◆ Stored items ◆
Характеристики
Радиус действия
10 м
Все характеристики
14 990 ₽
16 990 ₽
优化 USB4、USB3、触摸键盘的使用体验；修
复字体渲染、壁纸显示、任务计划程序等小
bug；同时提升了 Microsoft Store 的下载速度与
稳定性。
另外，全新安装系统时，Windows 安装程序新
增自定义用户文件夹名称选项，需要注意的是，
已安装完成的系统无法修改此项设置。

* * *

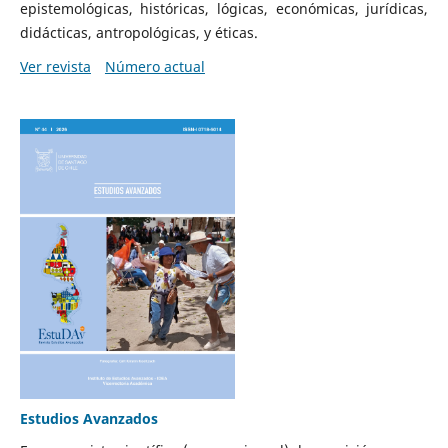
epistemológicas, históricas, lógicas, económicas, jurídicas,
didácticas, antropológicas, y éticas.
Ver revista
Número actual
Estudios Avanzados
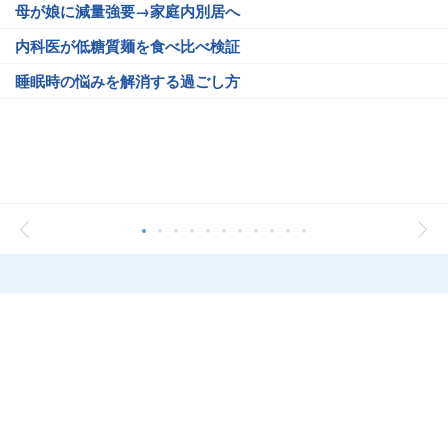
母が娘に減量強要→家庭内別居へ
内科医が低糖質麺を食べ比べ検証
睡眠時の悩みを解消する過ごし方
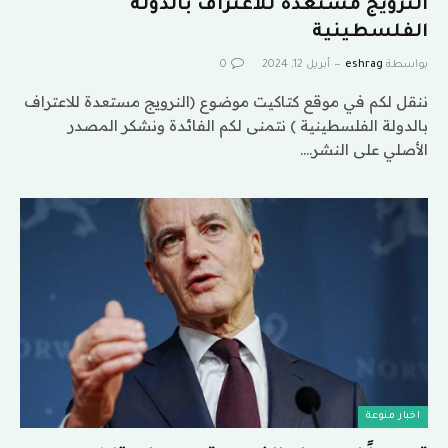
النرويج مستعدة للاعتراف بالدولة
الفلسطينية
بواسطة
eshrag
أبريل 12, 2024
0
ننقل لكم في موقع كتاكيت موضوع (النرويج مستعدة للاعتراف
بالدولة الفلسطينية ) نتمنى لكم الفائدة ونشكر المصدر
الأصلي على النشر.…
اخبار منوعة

◆ REQUIRED WORK ◆
Please reproduce, word for word, the lines of the records from the one containing "النرويج مستعدة للاعتراف بالدولة" through the one containing "اخبار منوعة", including both.

◆ RESULT ◆
النرويج مستعدة للاعتراف بالدولة
الفلسطينية
بواسطة
eshrag
أبريل 12, 2024
0
ننقل لكم في موقع كتاكيت موضوع (النرويج مستعدة للاعتراف
بالدولة الفلسطينية ) نتمنى لكم الفائدة ونشكر المصدر
الأصلي على النشر.…
اخبار منوعة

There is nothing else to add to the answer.